Ma feuille de route découle de cet impératif et le choix de mes priorités s'inscrit dans les objectifs définis par la loi de 2010 et notamment le premier d'entre eux, la protection des joueurs. Au titre de la protection des joueurs, qui sont d'abord des consommateurs, l'ARJEL exerce sur les sites agréés une surveillance de haut niveau – obligation de fiducie, contrôle systématique du caractère aléatoire des distributeurs de cartes pour les joueurs de poker. Mais le jeu présente aussi des risques d'addiction. La loi impose ainsi aux sites la mention obligatoire de mises en garde, interdit le jeu à crédit et plafonne à 85 % le taux de retour aux joueurs, alors que ce taux marque à l'étranger plutôt un plancher. Reprenant une proposition de l'ARJEL, la récente loi relative à la consommation interdit en outre aux opérateurs l'envoi de messages publicitaires aux interdits de jeu.

L'ARJEL veut aller encore plus loin grâce à la mise en place de dispositifs d'alerte sur des comportements à risque, qui lui permettent d'intervenir en amont et à titre préventif. Sur ce point, le concours des opérateurs agréés est désormais acquis à l'ARJEL, car ces derniers sont conscients de ce que le jeu en ligne ne pourra s'installer durablement que s'il conserve une dimension de divertissement et de loisir. À cet égard, les comportements à risque constituent un champ de recherche trop peu développé en France ; l'ARJEL s'efforce désormais de tisser des liens étroits avec l'université.
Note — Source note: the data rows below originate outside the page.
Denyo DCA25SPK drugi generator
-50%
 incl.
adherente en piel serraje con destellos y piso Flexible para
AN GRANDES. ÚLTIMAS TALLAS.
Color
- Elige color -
La loi vise également à favoriser l'équilibre économique du marché régulé. Or, la situation économique des opérateurs agréés reste préoccupante. Il faut donc étudier les mesures les plus efficaces pour soutenir ces entreprises et concevoir un modèle de développement viable et durable. Après l'engouement de l'ouverture du marché, le nombre d'opérateurs est désormais stabilisé à dix-huit, qui se partagent au total trente-deux agréments. Trois seulement ont dégagé quelques bénéfices en 2013. Trois autres seront dans cette situation à la fin de l'année 2014. Aucun des autres n'y parviendra probablement à court terme. Les opérateurs ont d'ores et déjà sensiblement réduit leurs coûts, en particulier leurs coûts de marketing.
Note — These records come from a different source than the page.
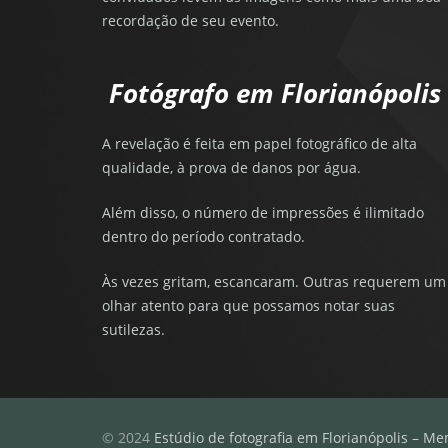
recordação de seu evento.
Fotógrafo em Florianópolis
A revelação é feita em papel fotográfico de alta
qualidade, à prova de danos por água.
Além disso, o número de impressões é ilimitado
dentro do período contratado.
Às vezes gritam, escancaram. Outras requerem um
olhar atento para que possamos notar suas
sutilezas.
© 2024
Estúdio de fotografia em Florianópolis – Me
Mais il faut aller plus loin. Peut-être serait-il bon de réfléchir à une baisse du coût de la régulation, sous réserve qu'elle conserve tant un niveau de contrôle et de protection équivalent que des recettes constantes pour l'État. Élargir l'offre de jeux est aussi envisageable. À cet égard, les attentes et les propositions des opérateurs sont nombreuses. Je pense qu'il faut se prononcer, en ce domaine, segment de jeu par segment de jeu. Après des rencontres avec chacun des opérateurs, l'ARJEL étudie les mesures les plus efficaces en vue de proposer aux autorités compétentes un plan d'action. Car je souhaite privilégier une approche globale et cohérente plutôt que procéder au coup par coup.
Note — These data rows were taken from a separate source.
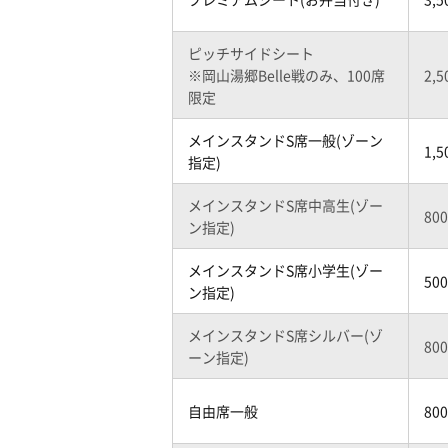
ピッチサイドシート
※岡山湯郷Belle戦のみ、100席
2,
限定
メインスタンドS席一般(ゾーン
1,
指定)
メインスタンドS席中高生(ゾー
80
ン指定)
メインスタンドS席小学生(ゾー
50
ン指定)
メインスタンドS席シルバー(ゾ
80
ーン指定)
自由席一般
80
La lutte contre l'offre illégale constitue la troisième priorité. Elle est stratégique. Elle va de pair avec la protection des joueurs, mais aussi avec la garantie des opérateurs agréés contre toute concurrence déloyale. Or, une offre de ce type subsiste en France. Quoiqu'elle soit par nature difficile à évaluer, elle attire sans doute 10 % des joueurs. Elle recouvre différents contenus, comme le casino en ligne, qui est interdit par la réglementation française. En s'inspirant de l'expérience étrangère, l'ARJEL étudie les moyens les plus efficaces pour aller encore plus loin sur ce chantier, par exemple en bloquant les moyens de paiement.

Le modèle de régulation français est sans conteste exemplaire, avec des objectifs clairs et les moyens qui vont avec pour l'atteindre. Je m'attacherai à promouvoir ce modèle sur la scène internationale, car nous serons d'autant plus efficaces dans la coopération transfrontalière nécessaire pour lutter contre les manipulations sportives et l'argent sale que nous aurons des niveaux de régulation homogènes et cohérents. C'est le message que je porte dans mes contacts avec nos partenaires européens et internationaux.